“Sarabanda” é o segundo disco de Lívia Nestrovski e Arthur Nestrovski. Na capa, uma pintura de Daniel Sambo-Richter retrata um nadador suspenso no ar em meio a um salto. A imagem tem um quê de melancolia e, tal como o nadador, estamos prestes a mergulhar num universo de lirismo e delicadeza.
O disco repete a bem-sucedida parceria entre pai e filha de “Pós Você e Eu”, de 2016. Mais introspectivo que o trabalho anterior, mantém a formação exclusiva de voz e violão nas 17 faixas, que trazem versões de Arthur Nestrovski para canções do repertório erudito, canções de sua própria autoria e clássicos da música brasileira.
Estamos também iniciando uma jornada que começa “antes da luz do sol chegar”, conforme anuncia a letra feita para a "Sarabanda", de Bach. Popular gênero instrumental barroco, a sarabanda nasceu como uma dança cantada acompanhada pela guitarra espanhola, ainda no século 16.
O ciclo “Dichterliebe” –"Os Amores do Poeta", em português, de Robert Schumann–, com poemas de Heinrich Heine, é um dos mais importantes conjuntos de Lieder (canção erudita) do repertório alemão.
Cinco dessas canções ganham versões de Arthur Nestrovski, em diálogos com “Canção de Amor”, de Elano de Paula e Chocolate, e “Janelas Abertas”, de Tom Jobim e Vinícius de Moraes. As duas canções brasileiras são do final da década de 1950, momentos antes do início da bossa nova, e de fato é um clima dolente, pré-bossa nova, que permeia todo o disco.
Lívia é uma cantora extraordinária, que canta sem disfarces. Com timbre límpido, “se joga” nos momentos que assim pedem, sem nunca ser excessiva. Às vezes, o registro agudíssimo é também etéreo, acompanhando o texto das canções.
O diálogo com o cancioneiro brasileiro é constante e aparece de diversas formas. O Dichterliebe 4º remete a "Pela Luz dos Olhos Teus" (“E quando a luz dos olhos teus / encontra a luz dos olhos meus”, inicia). Schumann acaba nos levando, afinal, à bossa nova, embora o clima leve do gênero nunca se imponha.
Da mesma forma que "Sarabanda", "Cisne", de Saint-Saës, também recebe letra de Arthur Nestrovski. “Olha que coisa mais irreal/ quando ela passa o chão parece mar”, abre a canção, numa referência ao clássico "Garota de Ipanema".
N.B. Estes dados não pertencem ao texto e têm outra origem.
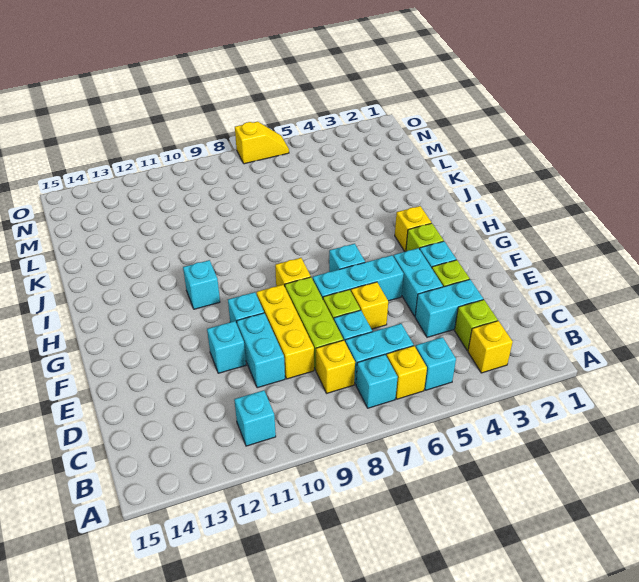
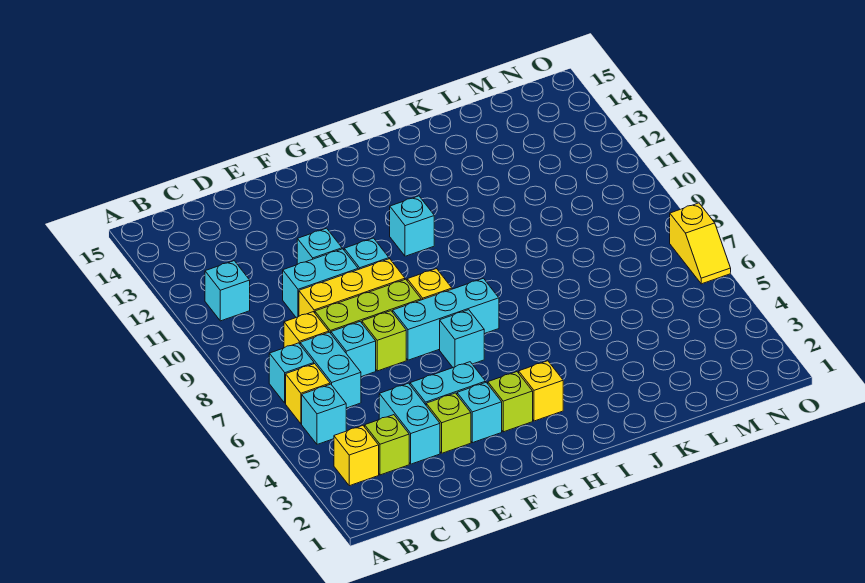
yellow brick E6 level 1 -> none
cyan brick F5:F7 level 1 -> cyan brick F7:H7 level 1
O amor irreal do Cisne dialoga com o “sobre-humano” amar de "Mais Simples", canção de José Miguel Wisnik lançada por Zizi Possi em 1996. É possível dizer que chegamos a um segundo momento do disco, dedicado a canções contemporâneas, com quatro inéditas de Arthur Nestrovski que também tratam de amor, seja nas memórias de um casal ("Bolero Sim") ou na sedução felina de "Duas Gatas".
Na terceira e última parte, dois estudos para violão de Fernando Sor ganham letra e depois dão lugar a "Anoiteceu", parceria de Francis Hime e Vinícius de Moraes. Agora, “a estrela d’alva no céu desponta”, conforme versão para Abendstern, de Schubert. Se a referência óbvia é "As Pastorinhas", de Dalva de Oliveira, também há algo do célebre poema “Estrela da Manhã”, de Manuel Bandeira.
Há algum tempo Arthur Nestrovski se dedica a versões de Lieder alemães, trazendo o gênero para mais perto do cancioneiro brasileiro. Ao mesmo tempo em que ele amadurece o projeto, parece encontrar em Lívia a intérprete ideal para a empreitada.
A sarabanda se insinua novamente, dessa vez para dizer que “pode o dia terminar”. Chegamos ao final dessa bela jornada amorosa com "Nacht und Träume", ou "Outra Noite", de Schubert, quando “sonhadoramente a noite vem caindo na cidade”.